• EXTRAIT FOURNI
----------------

Une haie pour la biodiversité
Depuis 2011, le brûlage des déchets verts est interdit (amende forfaitaire de 450 €) en raison des risques d’incendies, des émissions de particules toxiques et de gaz à effet de serre.
Pour économiser des allers-retours en déchetterie, le jardinier averti peut installer une haie sèche dans un endroit stratégique du jardin. Il ne s’agit pas d’une installation de stockage, mais bien de compostage des branches. La haie sèche fournira à sa base un terreau riche, permettant d’amender les zones de culture ou les massifs de fleurs.
À l’occasion d’une journée citoyenne, la commune, accompagnée du Sictom des Combrailles, a bâti une haie sèche pour sécuriser le site de la mare de Chomeil, en bord de route départementale.
Organisé par la municipalité et animé par le guide-composteur du Sictom, ce chantier avait pour ambition de remettre au goût du jour la pratique ancestrale et vertueuse de la haie sèche.
Briser les vents et créer un ombrageTechnique économique, durable et rapidement mise en œuvre, la haie sèche ou « haie de Benjes » (du nom de l’écologue allemand qui l’a popularisée) est un simple amas de branches encadré par des pieux.
Si elle ne nécessite aucun savoir-faire particulier, elle offre de nombreux avantages. Sitôt mise en place, cette clôture sera difficilement franchissable par la plupart des grands mammifères à deux ou quatre pattes, surtout si elle contient des essences épineuses.
Protégeant des intempéries, elle permet de générer un microclimat favorable sur le terrain clôturé, en brisant les vents et en créant un ombrage.
Une biodiversité importante y trouvera rapidement refuge pour nidifier ou hiverner. Par sa présence, cette faune apportera, au fil du temps, les graines issues des végétaux environnants et fera de ce tas de branches le berceau d’une future haie champêtre variée et spontanée.

----------------

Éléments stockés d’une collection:
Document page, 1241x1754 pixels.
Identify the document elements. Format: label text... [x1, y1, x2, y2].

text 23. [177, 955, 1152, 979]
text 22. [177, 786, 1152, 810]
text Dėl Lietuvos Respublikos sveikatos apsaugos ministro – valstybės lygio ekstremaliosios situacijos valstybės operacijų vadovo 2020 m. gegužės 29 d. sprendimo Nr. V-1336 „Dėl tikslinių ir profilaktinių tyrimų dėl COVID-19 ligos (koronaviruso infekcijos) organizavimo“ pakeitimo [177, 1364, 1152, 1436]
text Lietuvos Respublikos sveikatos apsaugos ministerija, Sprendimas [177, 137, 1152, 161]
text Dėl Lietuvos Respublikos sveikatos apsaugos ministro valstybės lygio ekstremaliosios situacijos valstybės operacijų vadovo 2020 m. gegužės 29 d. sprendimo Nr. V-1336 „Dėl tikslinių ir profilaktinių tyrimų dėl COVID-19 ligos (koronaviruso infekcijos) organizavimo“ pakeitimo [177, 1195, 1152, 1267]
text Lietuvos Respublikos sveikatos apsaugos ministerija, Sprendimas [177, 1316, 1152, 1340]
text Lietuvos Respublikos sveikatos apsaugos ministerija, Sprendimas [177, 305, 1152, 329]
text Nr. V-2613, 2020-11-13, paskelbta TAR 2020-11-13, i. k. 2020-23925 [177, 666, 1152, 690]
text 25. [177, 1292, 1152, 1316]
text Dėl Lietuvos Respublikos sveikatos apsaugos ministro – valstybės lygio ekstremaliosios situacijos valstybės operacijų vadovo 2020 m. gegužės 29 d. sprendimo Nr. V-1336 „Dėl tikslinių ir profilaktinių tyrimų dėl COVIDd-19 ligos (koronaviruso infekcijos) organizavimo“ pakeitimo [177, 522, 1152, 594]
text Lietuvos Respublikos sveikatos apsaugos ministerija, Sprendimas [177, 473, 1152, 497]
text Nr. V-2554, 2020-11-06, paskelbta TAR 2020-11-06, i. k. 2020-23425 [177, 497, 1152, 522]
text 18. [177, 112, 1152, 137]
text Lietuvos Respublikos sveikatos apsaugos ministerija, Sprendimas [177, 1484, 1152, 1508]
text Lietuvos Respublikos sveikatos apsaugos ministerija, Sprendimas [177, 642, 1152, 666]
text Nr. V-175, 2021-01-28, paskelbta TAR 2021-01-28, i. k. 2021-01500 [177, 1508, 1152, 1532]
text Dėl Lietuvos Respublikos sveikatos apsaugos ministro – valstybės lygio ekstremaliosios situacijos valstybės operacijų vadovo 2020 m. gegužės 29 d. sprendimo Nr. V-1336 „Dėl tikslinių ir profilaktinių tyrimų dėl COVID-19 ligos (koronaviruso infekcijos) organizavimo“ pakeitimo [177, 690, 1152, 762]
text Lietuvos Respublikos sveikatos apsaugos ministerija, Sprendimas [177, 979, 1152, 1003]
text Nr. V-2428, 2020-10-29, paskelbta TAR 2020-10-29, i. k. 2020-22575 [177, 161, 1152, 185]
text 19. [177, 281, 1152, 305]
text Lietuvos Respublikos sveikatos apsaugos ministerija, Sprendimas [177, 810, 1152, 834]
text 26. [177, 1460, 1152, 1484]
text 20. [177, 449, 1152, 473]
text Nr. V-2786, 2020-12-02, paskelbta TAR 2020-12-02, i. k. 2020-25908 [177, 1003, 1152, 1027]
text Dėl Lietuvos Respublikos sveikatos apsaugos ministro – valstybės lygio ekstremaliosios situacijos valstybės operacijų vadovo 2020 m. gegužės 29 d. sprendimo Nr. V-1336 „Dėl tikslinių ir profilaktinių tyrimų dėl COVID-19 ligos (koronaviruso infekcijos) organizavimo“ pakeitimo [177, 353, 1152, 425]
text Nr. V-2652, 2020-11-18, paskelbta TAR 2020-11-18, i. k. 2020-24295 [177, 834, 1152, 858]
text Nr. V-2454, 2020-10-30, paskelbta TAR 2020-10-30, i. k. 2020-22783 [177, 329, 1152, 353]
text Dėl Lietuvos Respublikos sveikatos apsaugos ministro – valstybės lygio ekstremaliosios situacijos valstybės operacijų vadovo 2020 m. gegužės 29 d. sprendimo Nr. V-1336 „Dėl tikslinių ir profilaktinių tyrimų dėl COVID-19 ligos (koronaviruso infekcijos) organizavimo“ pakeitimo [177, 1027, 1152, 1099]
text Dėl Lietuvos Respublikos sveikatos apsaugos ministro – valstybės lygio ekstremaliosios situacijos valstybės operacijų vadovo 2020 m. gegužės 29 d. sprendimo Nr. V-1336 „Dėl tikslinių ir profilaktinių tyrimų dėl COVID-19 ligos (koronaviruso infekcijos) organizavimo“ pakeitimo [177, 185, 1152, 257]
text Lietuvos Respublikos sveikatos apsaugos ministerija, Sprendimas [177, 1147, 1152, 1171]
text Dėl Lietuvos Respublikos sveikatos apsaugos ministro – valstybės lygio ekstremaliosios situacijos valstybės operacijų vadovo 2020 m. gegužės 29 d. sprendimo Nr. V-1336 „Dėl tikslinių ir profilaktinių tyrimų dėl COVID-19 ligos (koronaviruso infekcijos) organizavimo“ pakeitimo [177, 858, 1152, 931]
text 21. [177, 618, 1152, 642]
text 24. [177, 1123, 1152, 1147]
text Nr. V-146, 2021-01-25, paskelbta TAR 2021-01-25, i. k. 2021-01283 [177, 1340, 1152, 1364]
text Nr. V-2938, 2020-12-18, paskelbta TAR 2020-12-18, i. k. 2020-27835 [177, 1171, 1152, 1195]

----------------

• CONSIGNE 1
Traduisez en anglais la phrase suivante de l’article sur la haie sèche : « Depuis 2011, le brûlage des déchets verts est interdit (amende forfaitaire de 450 €) en raison des risques d’incendies, des émissions de particules toxiques et de gaz à effet de serre. »
• CONSIGNE 2
Recopiez le passage de l’article sur la haie sèche qui va de « Si elle ne nécessite » à « variée et spontanée. ».

• CORRIGÉ 1
Since 2011, burning green waste has been banned (flat-rate fine of €450) because of the risk of fires and the emission of toxic particles and greenhouse gases.

• CORRIGÉ 2
Si elle ne nécessite aucun savoir-faire particulier, elle offre de nombreux avantages. Sitôt mise en place, cette clôture sera difficilement franchissable par la plupart des grands mammifères à deux ou quatre pattes, surtout si elle contient des essences épineuses.
Protégeant des intempéries, elle permet de générer un microclimat favorable sur le terrain clôturé, en brisant les vents et en créant un ombrage.
Une biodiversité importante y trouvera rapidement refuge pour nidifier ou hiverner. Par sa présence, cette faune apportera, au fil du temps, les graines issues des végétaux environnants et fera de ce tas de branches le berceau d’une future haie champêtre variée et spontanée.